Below are records; quote them exactly from the first line through the line that contains "đời khác, chẳng hạn như Kyoto?".

---------- Records supplied

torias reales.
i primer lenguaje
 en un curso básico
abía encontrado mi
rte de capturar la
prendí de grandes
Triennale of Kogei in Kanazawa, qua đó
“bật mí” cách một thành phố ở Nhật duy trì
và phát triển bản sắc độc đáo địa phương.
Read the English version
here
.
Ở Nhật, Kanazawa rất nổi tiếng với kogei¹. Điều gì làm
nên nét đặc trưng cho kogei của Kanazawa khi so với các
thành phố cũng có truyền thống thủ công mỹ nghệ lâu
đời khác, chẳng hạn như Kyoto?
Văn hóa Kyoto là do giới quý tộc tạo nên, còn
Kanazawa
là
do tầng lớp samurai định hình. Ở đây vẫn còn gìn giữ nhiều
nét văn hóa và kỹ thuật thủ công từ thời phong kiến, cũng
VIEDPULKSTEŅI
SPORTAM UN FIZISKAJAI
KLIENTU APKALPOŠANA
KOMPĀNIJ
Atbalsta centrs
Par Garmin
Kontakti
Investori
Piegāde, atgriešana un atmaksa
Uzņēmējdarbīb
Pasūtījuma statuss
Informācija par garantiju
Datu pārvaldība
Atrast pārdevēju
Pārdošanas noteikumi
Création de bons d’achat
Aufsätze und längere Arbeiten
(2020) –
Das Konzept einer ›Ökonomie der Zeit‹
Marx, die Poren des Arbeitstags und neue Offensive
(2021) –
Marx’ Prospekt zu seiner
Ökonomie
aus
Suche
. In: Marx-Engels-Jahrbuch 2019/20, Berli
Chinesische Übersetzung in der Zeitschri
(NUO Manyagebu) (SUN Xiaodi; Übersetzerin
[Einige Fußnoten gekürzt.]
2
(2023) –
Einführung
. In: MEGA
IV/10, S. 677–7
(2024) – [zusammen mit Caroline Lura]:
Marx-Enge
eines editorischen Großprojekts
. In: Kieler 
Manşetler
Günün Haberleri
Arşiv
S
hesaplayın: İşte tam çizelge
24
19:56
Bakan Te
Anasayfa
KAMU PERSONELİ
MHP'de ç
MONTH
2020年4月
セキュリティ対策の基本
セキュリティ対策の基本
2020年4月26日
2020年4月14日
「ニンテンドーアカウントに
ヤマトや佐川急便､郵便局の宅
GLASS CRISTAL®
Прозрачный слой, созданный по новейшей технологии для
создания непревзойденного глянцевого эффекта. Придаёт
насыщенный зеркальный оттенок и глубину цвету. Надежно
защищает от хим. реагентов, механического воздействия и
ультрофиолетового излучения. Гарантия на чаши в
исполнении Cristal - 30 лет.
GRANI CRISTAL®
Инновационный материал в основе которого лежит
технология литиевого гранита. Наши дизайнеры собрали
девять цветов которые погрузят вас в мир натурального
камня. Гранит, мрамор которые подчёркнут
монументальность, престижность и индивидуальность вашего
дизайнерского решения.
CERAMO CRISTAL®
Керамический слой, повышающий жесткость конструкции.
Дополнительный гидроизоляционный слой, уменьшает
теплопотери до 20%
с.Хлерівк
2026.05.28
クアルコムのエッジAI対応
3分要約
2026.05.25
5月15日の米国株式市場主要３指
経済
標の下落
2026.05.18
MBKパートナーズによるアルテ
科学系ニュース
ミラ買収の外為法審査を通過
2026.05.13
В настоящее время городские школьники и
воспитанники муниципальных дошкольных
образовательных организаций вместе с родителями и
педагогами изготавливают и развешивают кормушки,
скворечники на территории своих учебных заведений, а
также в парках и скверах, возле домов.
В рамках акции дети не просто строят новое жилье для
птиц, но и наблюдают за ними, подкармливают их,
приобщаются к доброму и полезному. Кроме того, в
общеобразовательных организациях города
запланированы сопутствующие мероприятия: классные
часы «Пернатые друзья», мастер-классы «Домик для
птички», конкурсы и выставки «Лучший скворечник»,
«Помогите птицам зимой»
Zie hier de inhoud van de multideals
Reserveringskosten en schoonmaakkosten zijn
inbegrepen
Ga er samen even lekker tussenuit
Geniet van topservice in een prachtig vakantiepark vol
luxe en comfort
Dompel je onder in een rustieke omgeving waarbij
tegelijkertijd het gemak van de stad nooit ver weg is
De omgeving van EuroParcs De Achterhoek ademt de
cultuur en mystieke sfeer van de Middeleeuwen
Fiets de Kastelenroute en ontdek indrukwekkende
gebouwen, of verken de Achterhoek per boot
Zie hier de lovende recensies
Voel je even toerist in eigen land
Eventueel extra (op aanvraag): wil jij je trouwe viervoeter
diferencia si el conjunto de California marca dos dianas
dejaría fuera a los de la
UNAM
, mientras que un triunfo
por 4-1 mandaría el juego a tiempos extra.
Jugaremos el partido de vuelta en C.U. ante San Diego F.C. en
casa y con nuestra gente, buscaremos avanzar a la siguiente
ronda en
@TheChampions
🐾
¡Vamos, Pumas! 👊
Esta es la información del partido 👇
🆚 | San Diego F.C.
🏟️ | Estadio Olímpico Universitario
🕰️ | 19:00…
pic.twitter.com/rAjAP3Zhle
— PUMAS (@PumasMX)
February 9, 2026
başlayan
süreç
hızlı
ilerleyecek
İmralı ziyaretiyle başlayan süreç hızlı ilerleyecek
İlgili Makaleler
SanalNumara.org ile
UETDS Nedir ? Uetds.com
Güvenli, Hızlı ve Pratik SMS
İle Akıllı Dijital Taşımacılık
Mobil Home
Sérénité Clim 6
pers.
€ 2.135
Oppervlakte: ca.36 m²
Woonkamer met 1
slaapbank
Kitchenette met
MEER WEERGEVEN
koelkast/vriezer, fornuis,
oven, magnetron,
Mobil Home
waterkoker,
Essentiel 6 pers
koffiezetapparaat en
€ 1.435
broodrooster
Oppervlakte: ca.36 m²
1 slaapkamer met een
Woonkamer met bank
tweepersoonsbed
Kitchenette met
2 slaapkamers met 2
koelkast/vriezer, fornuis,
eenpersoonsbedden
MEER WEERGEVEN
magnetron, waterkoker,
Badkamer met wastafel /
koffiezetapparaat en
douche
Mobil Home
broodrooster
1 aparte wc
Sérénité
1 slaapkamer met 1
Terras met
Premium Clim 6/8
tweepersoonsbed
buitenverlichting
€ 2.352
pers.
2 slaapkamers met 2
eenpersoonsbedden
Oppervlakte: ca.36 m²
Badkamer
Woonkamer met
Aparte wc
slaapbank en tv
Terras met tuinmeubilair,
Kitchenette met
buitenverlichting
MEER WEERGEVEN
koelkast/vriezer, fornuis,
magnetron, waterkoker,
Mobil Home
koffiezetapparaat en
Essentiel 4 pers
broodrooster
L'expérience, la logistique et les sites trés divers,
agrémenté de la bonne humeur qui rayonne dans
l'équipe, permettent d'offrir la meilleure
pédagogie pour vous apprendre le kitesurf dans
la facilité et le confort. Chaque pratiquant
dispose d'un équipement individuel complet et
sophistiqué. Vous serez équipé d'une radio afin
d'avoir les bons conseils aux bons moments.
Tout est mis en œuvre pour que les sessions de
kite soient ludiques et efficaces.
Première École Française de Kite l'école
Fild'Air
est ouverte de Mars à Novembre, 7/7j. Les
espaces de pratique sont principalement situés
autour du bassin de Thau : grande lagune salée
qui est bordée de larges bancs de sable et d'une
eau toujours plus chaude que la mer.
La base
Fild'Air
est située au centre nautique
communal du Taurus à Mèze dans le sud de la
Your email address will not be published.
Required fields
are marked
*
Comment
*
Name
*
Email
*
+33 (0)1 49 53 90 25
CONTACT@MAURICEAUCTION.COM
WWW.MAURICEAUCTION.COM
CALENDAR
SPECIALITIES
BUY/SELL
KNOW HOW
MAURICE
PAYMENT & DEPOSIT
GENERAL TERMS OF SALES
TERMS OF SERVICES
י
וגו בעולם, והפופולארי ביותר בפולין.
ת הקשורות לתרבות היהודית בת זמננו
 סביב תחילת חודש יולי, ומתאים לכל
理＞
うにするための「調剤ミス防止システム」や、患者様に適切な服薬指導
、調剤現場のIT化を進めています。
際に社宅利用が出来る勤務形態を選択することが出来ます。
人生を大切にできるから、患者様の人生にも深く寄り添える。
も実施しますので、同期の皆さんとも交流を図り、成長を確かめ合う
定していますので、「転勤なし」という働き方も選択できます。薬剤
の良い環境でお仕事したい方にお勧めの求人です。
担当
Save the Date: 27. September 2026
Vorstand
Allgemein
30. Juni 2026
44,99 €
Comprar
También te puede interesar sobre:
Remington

--------------------

▸ Result of the task:
torias reales.
i primer lenguaje
 en un curso básico
abía encontrado mi
rte de capturar la
prendí de grandes
Triennale of Kogei in Kanazawa, qua đó
“bật mí” cách một thành phố ở Nhật duy trì
và phát triển bản sắc độc đáo địa phương.
Read the English version
here
.
Ở Nhật, Kanazawa rất nổi tiếng với kogei¹. Điều gì làm
nên nét đặc trưng cho kogei của Kanazawa khi so với các
thành phố cũng có truyền thống thủ công mỹ nghệ lâu
đời khác, chẳng hạn như Kyoto?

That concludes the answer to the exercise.